We also see Claudia through Louis's perspective. Even though Claudia is sort of a little monster baby, the reader (or at least I) still liked her. I think this has all to do with us seeing her through Louis's eyes. Louis loves her and looks over her lack of respect for human life because she is his "daughter". "And there was so much pleasure in caring for her," Louis says. In the same paragraph however he expresses his concern, "She was simply unlike Lestat and me to such an extent I couldn't comprehend her; for little child she was, but also fierce killer now capable of the ruthless pursuit of blood with all a child's demanding."

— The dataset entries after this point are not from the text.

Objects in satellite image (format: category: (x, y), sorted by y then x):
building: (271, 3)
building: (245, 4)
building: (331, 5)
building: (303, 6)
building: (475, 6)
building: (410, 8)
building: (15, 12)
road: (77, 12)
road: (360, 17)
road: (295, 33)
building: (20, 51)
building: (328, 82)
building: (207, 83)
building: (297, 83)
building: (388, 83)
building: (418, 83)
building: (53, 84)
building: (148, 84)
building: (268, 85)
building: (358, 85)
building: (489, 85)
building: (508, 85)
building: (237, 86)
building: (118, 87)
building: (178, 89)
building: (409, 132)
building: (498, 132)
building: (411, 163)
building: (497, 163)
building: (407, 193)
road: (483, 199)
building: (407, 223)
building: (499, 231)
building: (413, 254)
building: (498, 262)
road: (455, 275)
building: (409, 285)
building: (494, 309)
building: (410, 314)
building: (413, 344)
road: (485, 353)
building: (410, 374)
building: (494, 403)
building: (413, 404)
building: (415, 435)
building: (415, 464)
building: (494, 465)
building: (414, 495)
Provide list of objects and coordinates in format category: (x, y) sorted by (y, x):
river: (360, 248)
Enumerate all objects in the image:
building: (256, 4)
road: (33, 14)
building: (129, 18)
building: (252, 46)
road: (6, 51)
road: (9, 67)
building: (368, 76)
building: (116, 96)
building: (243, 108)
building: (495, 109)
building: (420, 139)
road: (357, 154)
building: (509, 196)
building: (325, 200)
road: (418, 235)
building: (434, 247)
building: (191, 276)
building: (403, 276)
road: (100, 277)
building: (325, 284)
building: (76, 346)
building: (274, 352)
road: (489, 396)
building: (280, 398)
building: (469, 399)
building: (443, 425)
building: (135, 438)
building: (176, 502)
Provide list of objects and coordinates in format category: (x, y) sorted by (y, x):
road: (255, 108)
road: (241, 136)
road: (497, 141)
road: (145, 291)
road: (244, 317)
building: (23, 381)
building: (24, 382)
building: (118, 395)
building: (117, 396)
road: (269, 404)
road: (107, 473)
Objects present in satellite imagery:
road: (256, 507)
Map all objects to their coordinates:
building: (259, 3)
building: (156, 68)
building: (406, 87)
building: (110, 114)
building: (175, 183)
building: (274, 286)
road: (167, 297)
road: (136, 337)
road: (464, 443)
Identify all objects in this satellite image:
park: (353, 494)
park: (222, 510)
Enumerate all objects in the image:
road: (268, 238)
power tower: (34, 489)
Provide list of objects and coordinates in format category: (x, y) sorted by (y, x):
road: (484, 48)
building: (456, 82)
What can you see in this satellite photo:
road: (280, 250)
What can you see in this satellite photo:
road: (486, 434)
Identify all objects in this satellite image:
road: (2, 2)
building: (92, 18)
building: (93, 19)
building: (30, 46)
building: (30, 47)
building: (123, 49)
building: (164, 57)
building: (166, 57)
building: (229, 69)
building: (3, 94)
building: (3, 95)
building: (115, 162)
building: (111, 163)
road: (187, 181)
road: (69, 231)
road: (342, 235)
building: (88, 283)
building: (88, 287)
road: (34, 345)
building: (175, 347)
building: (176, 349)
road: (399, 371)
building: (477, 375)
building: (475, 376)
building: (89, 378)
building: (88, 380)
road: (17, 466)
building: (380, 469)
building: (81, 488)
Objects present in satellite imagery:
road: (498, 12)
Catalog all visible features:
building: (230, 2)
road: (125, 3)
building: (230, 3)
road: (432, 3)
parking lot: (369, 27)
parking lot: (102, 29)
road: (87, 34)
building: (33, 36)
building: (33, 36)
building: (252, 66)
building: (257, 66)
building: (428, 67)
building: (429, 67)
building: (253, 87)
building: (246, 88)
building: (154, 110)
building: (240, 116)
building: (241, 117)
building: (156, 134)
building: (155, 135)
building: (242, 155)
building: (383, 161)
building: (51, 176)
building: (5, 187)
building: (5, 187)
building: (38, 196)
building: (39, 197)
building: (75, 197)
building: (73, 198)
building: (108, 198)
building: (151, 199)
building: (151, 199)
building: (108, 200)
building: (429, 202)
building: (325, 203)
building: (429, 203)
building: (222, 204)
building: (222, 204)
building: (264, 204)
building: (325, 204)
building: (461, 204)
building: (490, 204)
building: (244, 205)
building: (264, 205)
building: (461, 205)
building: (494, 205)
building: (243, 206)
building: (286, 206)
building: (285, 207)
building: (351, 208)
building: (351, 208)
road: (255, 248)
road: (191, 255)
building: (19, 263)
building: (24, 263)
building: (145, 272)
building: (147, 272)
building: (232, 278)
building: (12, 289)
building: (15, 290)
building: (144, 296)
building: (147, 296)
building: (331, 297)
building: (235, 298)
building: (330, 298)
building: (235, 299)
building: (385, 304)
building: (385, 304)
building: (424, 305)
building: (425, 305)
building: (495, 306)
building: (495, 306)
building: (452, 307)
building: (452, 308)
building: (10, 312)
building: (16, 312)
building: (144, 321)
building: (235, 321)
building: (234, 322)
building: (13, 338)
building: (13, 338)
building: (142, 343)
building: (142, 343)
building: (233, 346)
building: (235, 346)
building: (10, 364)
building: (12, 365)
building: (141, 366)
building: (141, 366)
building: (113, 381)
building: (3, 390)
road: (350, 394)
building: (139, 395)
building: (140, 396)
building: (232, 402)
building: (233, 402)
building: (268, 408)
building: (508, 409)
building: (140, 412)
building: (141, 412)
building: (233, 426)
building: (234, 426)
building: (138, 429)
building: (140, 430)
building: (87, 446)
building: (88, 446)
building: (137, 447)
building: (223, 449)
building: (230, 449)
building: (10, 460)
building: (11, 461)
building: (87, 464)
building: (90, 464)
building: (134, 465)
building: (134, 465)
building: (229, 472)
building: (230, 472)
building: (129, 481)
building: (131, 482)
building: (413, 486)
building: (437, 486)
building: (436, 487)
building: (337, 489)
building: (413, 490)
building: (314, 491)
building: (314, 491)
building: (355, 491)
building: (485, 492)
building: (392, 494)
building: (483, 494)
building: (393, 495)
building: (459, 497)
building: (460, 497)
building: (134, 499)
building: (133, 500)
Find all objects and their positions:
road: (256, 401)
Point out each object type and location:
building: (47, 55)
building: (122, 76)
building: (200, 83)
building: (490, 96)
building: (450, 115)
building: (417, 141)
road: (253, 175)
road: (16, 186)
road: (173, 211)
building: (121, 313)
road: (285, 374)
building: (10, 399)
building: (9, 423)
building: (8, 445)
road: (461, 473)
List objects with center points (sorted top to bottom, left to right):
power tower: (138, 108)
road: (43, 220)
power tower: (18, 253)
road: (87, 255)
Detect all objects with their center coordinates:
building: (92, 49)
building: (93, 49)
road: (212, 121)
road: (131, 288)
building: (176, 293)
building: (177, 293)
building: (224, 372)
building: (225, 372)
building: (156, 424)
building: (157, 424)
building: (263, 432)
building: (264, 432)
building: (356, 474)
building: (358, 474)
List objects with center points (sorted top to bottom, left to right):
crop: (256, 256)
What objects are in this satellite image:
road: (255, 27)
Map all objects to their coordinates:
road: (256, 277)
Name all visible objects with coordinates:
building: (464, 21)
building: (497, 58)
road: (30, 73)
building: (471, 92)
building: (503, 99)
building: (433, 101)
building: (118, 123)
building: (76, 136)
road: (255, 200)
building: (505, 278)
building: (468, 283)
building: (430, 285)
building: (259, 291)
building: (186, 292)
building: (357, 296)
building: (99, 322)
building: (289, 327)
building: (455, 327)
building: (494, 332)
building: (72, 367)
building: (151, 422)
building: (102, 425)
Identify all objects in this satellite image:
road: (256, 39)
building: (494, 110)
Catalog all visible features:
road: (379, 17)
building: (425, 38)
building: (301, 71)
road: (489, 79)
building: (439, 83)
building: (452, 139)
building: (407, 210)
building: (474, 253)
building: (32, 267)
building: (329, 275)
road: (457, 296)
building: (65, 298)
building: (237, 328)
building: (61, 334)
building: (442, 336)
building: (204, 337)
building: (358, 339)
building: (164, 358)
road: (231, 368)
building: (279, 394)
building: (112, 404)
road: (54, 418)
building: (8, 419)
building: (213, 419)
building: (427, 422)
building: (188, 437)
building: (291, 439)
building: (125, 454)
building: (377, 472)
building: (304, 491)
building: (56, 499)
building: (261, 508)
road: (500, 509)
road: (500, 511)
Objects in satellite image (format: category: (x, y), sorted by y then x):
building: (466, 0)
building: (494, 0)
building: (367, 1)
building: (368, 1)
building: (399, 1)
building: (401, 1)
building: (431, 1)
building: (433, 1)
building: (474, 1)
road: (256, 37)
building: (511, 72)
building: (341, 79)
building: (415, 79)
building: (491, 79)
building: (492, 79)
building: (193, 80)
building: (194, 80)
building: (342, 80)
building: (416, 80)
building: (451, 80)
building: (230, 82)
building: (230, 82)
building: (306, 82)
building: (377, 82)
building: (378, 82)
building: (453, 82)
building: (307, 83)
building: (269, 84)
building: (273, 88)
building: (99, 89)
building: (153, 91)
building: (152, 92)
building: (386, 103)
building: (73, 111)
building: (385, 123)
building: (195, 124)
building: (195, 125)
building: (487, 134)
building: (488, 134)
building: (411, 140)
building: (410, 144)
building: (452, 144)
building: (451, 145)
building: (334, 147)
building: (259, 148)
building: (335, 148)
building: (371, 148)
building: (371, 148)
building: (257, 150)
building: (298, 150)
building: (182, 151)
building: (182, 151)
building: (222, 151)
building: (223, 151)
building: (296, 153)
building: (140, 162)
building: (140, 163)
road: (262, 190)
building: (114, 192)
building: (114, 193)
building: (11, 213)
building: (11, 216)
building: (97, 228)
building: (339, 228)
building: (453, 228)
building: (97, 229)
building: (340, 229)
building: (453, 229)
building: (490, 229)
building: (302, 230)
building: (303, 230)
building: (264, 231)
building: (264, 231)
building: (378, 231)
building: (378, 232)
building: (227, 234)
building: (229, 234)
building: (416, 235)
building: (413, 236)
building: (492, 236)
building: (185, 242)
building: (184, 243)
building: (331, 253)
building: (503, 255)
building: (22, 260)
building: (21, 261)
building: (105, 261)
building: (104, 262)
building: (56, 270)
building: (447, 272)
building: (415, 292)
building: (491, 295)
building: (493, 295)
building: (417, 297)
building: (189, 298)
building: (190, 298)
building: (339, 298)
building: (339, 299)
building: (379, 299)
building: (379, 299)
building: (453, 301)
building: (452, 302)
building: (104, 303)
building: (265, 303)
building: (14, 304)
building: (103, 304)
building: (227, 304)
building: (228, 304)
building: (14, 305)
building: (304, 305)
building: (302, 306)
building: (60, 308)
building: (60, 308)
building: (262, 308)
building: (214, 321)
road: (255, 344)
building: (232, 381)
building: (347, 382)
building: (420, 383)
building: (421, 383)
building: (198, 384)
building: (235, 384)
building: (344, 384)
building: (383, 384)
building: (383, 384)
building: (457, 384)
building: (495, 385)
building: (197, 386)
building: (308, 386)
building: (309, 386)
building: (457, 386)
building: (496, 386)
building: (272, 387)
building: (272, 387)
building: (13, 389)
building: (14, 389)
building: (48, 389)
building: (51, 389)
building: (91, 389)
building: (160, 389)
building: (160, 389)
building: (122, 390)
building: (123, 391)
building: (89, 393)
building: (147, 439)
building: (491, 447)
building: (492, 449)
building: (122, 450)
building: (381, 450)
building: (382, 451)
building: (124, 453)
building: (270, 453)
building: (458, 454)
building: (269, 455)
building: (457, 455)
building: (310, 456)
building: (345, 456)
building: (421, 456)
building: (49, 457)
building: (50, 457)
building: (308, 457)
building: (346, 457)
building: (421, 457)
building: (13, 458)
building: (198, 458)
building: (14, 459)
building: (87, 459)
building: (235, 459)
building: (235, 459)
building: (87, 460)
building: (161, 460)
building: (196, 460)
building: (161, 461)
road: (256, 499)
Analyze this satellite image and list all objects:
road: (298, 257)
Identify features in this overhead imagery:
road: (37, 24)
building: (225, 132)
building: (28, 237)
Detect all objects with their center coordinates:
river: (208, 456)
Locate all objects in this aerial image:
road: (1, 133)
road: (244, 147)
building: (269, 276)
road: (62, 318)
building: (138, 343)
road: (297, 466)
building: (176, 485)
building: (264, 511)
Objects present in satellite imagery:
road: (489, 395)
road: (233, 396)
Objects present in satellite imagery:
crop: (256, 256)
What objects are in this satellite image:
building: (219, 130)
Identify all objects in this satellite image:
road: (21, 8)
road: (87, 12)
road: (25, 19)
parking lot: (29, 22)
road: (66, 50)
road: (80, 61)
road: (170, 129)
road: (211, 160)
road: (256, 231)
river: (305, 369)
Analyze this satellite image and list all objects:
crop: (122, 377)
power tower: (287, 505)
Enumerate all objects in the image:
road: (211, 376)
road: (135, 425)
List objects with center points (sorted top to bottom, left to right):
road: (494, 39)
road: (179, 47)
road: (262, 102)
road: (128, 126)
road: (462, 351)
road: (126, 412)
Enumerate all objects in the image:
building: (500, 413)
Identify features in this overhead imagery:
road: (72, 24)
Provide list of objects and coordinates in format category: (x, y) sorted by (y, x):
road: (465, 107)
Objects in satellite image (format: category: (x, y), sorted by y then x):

  1. It does seem to be very significant that the book was written in Louis' perspective. I'm coming to notice from this class that the perspective is much more important than I once thought. The writer uses this as a tool to not only steer the directions of the readers thoughts but also to make the reader think. I find it funny that I have never really put a lot of thought into this before since I read A LOT, but then again I have always been a character person; it won't matter to me if the plot is good if the characters aren't worth reading about.
    Out of all the characters that Louis describes in the book I found Lestat to be the most interesting. The main reason is, and you might agree with me here because you have also seen the movie, because I did not get the impression that Louis felt the way he did about Lestat in the movie as he does in the book. He absolutely loathes him in the book. I always thought it was a love/hate relationship, but Louis wants nothing more than to be free of Lestat in the book.

  2. I also saw the movie before I read the book. I'd have to say, while I like the book more, I am pretty surprised at how faithful the film was to the book. I didn't notice too many differences yet, and the ones that I did happen to notice seemed pretty minor (although I haven't seen the movie in a good while, so it's possible that I missed some things).

    I agree that Lestat is the most interesting character. Initially, I hated him. But then I realized that he really spices of the story by being such a strong counterpoint to Louis. While Louis provided us with a totally different perspective on vampires, Lestat was the exact opposite. He fully embraced everything about being a vampire, regardless of the effect that it had on others.

  3. I also enjoy reading this novel. It's easy to read and its good. I agree, this is the only vampire novel that we have read thus far where i feel sympathetic towards the vampire. Maybe that's because we don't in a way experience the fear of the narrators from other novels with vampires.

  4. The point of view that we read the novel through definitely changes a reader's mind about a character. I sympathize with Louis because he suffers, he does not just murder pointlessly like so many of the other vampires we have read about thus far in our class. However, Lestat is bitter and full of revenge for a reason. His life (as told in The Vampire Lestat, the second book in the series) is a tragic one as well. He has a good reason to be angry with other vampires, but he is not evil. He stayed away from all of his family and friends and any loved ones because of the monster he was. Really, I think Lestat was just lonely.

  5. I really enjoyed the fact that this novel was written in Louis' point a view. It's important for the story I think, and it generates sympathy from the audience to Louis. We see him go through a tragic event in his life (losing his brother) and feel for him. I think the fact that this novel was written in this way definitely makes Louis seem more real and more three dimensional than other vampires that we have read about. We know what exactly he has gone though and we know his feelings on it.